My second thought is that you wrote that you had racked this peach wine AND that the gravity when you racked was 1.043. This leads me to a question: why did you rack your wine so quickly? You very likely left behind a very significant part of the active yeast colony. Best to rack when the active fermentation is coming to a halt - and it comes to a halt when there is virtually no sugar remaining for the yeast to ferment. Racking when you still have more than a pound (half a kilo) of sugar left in every gallon (4 L) is not good practice.

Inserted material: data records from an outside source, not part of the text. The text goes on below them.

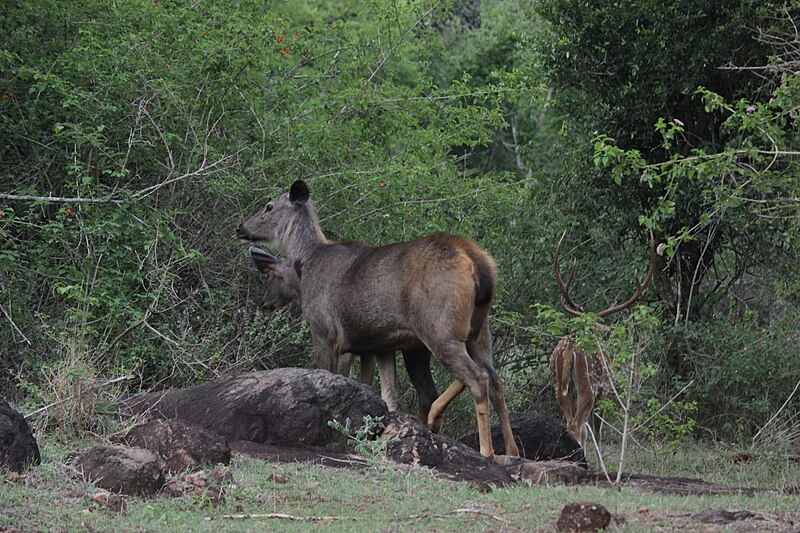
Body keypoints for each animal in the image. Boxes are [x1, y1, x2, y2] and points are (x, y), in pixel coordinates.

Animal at [248, 246, 440, 424]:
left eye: (272, 276)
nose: (264, 303)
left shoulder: (335, 343)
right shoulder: (369, 349)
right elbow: (371, 385)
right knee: (428, 394)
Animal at [552, 232, 656, 444]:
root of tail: (568, 350)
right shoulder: (604, 390)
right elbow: (597, 431)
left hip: (559, 386)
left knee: (570, 423)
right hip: (588, 386)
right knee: (577, 425)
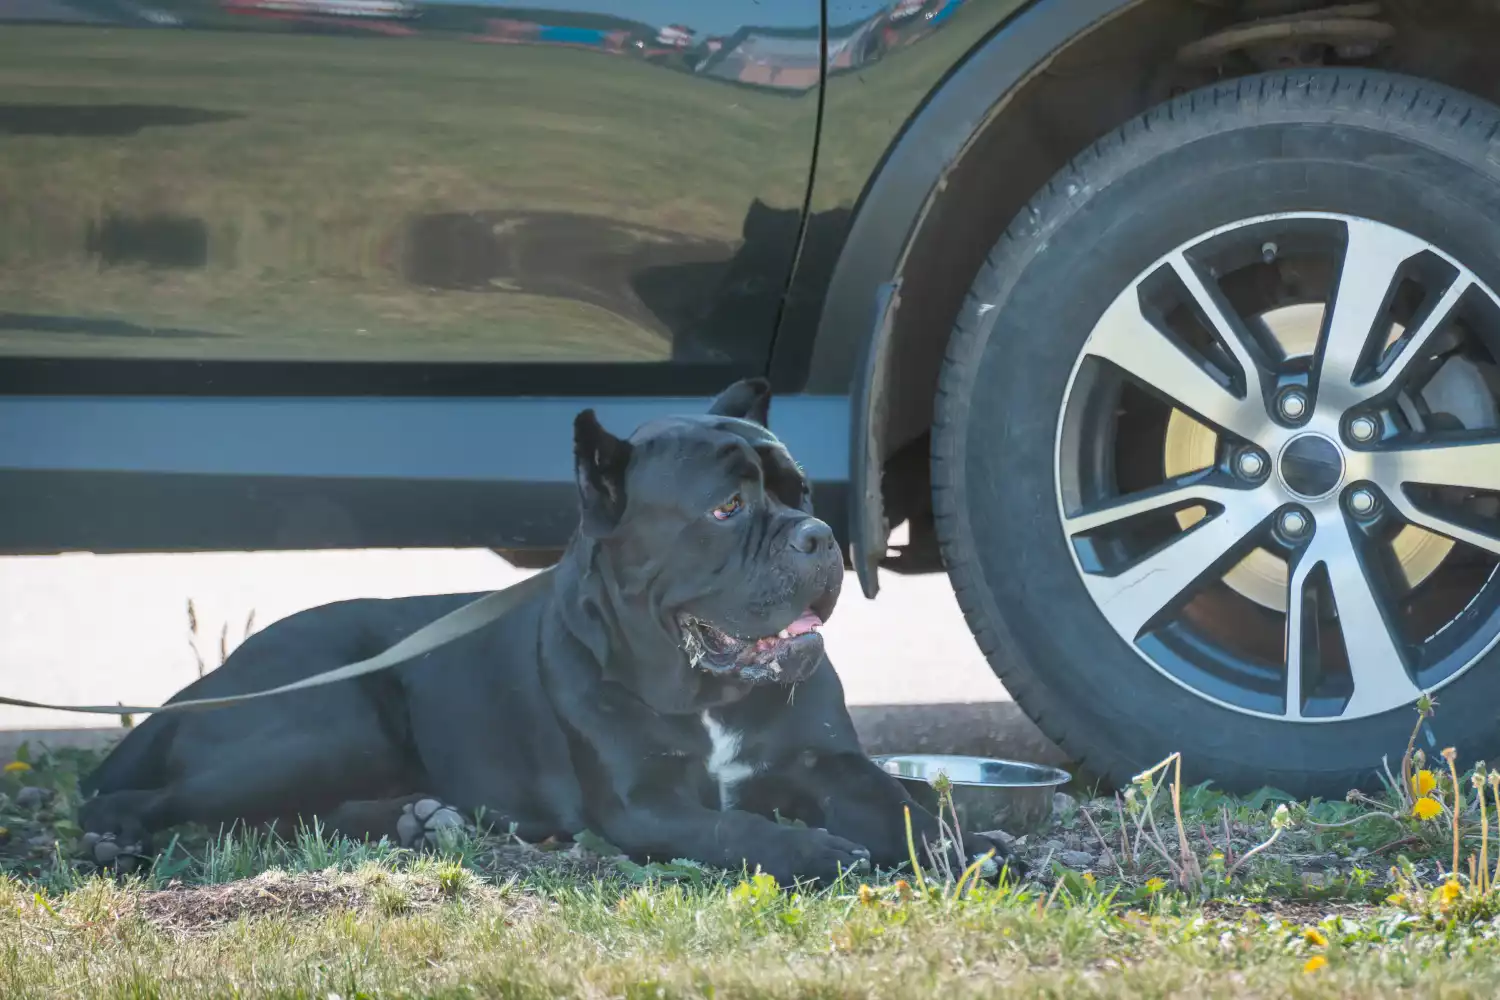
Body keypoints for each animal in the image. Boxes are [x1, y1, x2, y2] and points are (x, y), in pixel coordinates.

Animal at [82, 377, 1020, 881]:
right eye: (727, 507)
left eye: (804, 493)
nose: (819, 536)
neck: (703, 693)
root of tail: (214, 677)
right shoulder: (646, 804)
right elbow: (739, 827)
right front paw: (821, 853)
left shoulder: (831, 766)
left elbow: (907, 805)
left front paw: (970, 846)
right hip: (329, 722)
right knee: (160, 800)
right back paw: (113, 838)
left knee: (279, 818)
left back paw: (421, 820)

Now, you may have wanted to remove the fruit. And that does make good sense but if you add fruit to the primary and you intend to remove the fruit before you need to rack then you can simply place the fruit in a bag, use a bucket as your primary and pull out the bag at any time think the fruit has given out all the flavors you want and none of the more vegetable flavors that they can sometimes express if you leave the fruit steeping too long. You say you had bagged the fruit so you likely used a bucket, so racking would seem to me to have been premature. However, if the fermentation is continuing without any problem then no harm, no foul.
 
Thank all of you for your quick replies!

Mysecond thought is that you wrote that you had racked this peach wine AND that the gravity when you racked was 1.043. This leads me to a question: why did you rack your wine so quickly? You very likely left behind a very significant part of the active yeast colony. Best to rack when the active fermentation is coming to a halt - and it comes to a halt when there is virtually no sugar remaining for the yeast to ferment. Racking when you still have more than a pound (half a kilo) of sugar left in every gallon (4 L) is not good practice.

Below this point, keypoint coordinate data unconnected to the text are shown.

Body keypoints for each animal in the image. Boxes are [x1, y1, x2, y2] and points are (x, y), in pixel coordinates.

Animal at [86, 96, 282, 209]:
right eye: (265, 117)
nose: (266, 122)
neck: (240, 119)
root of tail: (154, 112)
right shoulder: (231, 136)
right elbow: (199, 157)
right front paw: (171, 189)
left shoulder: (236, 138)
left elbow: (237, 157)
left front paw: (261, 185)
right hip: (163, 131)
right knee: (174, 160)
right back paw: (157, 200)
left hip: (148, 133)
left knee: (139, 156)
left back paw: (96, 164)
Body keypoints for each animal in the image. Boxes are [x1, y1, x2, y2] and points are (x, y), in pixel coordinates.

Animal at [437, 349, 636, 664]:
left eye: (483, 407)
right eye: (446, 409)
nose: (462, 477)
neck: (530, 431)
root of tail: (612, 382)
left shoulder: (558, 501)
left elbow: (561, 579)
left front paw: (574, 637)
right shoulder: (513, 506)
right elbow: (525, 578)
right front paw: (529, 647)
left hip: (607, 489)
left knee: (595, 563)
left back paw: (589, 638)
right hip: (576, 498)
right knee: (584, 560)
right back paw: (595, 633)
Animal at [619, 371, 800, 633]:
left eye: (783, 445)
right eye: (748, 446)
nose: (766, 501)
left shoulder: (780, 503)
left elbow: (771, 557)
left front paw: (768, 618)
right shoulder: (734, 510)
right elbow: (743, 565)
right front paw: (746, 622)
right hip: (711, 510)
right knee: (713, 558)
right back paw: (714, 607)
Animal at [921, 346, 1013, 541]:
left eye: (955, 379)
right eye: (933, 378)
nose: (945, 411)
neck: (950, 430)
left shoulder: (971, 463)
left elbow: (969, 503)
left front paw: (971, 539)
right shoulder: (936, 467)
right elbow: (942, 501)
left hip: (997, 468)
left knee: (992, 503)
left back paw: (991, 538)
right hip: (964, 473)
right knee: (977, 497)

Now, you may have wanted to remove the fruit. And that does make good sense but if you add fruit to the primary and you intend to remove the fruit before you need to rack then you can simply place the fruit in a bag, use a bucket as your primary and pull out the bag at any time think the fruit has given out all the flavors you want and none of the more vegetable flavors that they can sometimes express if you leave the fruit steeping too long. You say you had bagged the fruit so you likely used a bucket, so racking would seem to me to have been premature. However, if the fermentation is continuing without any problem then no harm, no foul.

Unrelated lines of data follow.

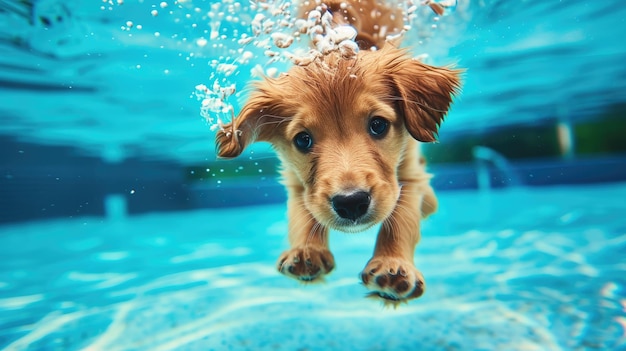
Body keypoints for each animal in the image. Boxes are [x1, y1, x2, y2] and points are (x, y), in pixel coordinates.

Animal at [214, 0, 458, 306]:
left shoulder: (411, 173)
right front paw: (306, 251)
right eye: (303, 140)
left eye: (378, 125)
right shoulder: (296, 181)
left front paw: (393, 266)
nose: (351, 203)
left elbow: (402, 218)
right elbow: (302, 212)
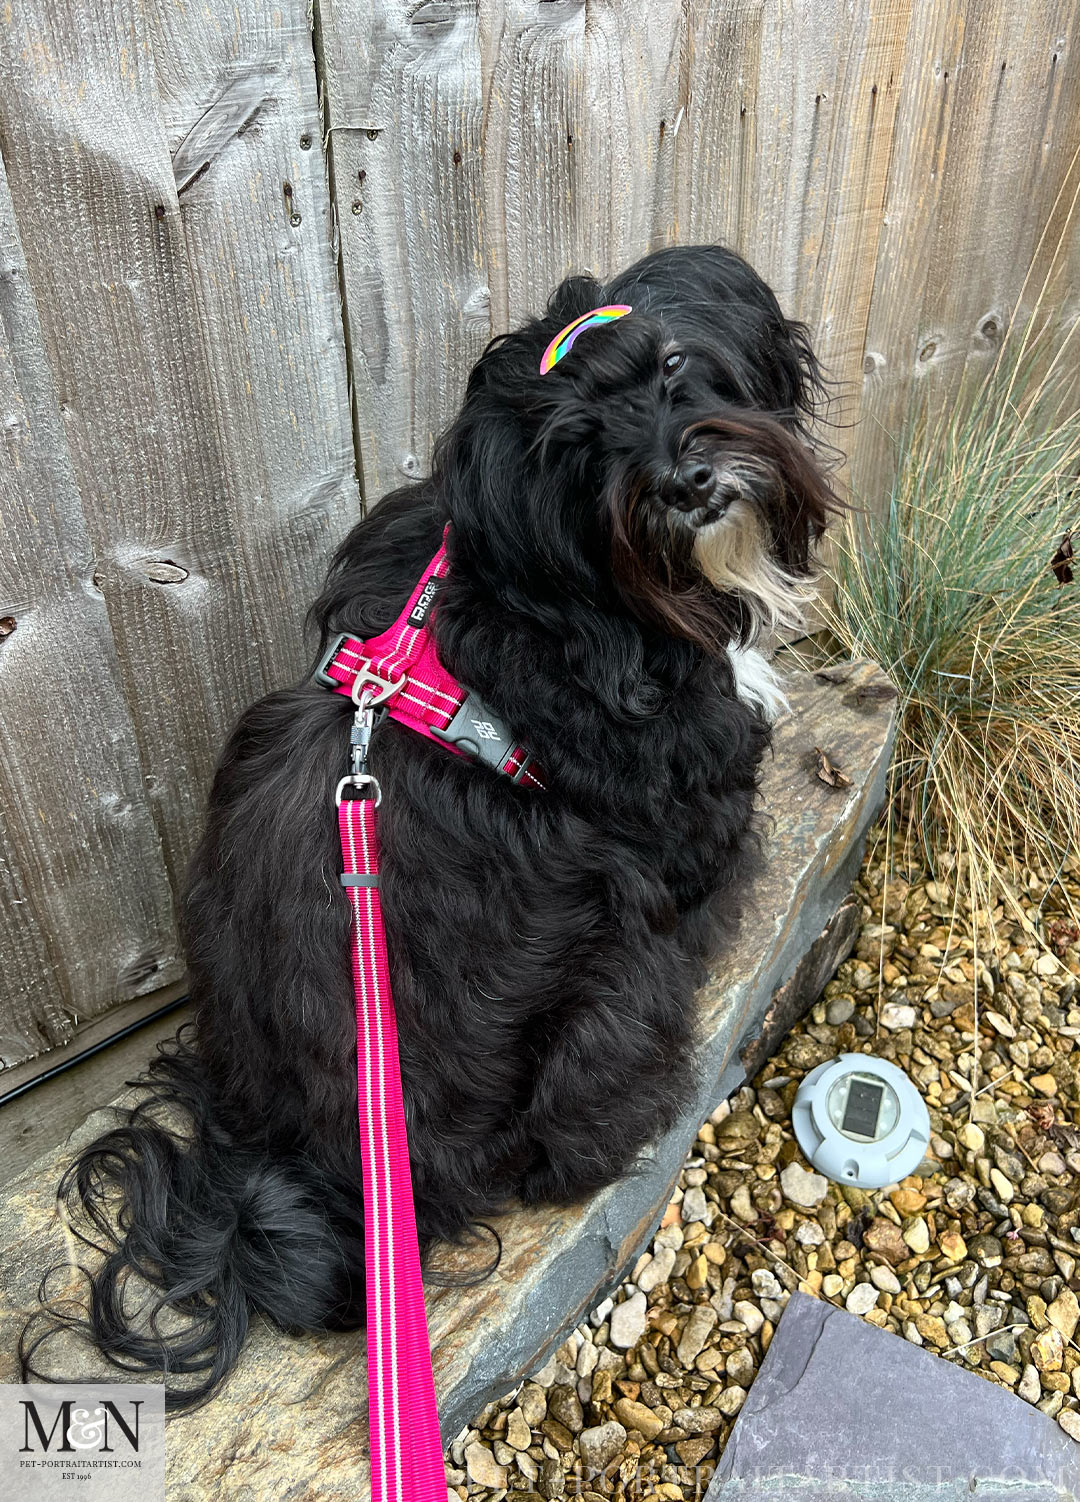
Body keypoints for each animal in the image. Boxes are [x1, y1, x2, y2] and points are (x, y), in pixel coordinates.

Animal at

My thoughts were similar, I figured it was probably lees and random bits of material, especially since no off flavor or smells.

Now the reason I racked is because, while I did use bags, one had a rip I didn’t originally see and wound up spilling some peaches out. In order to remain as clean as possible, I racked off the fruit after a bit. Now we’ll see if I messed up the fermentation lol!

I’m hoping to get this to a 10-12% ABV, I can’t remember if I used D47 or US-05, I assume D47, but I was in a hurry and didn’t take my usual notes .

mom more of a sweet wine person, I’m not cultured enough for dry wines, so if I messed it up, some, I won’t be too upset haha!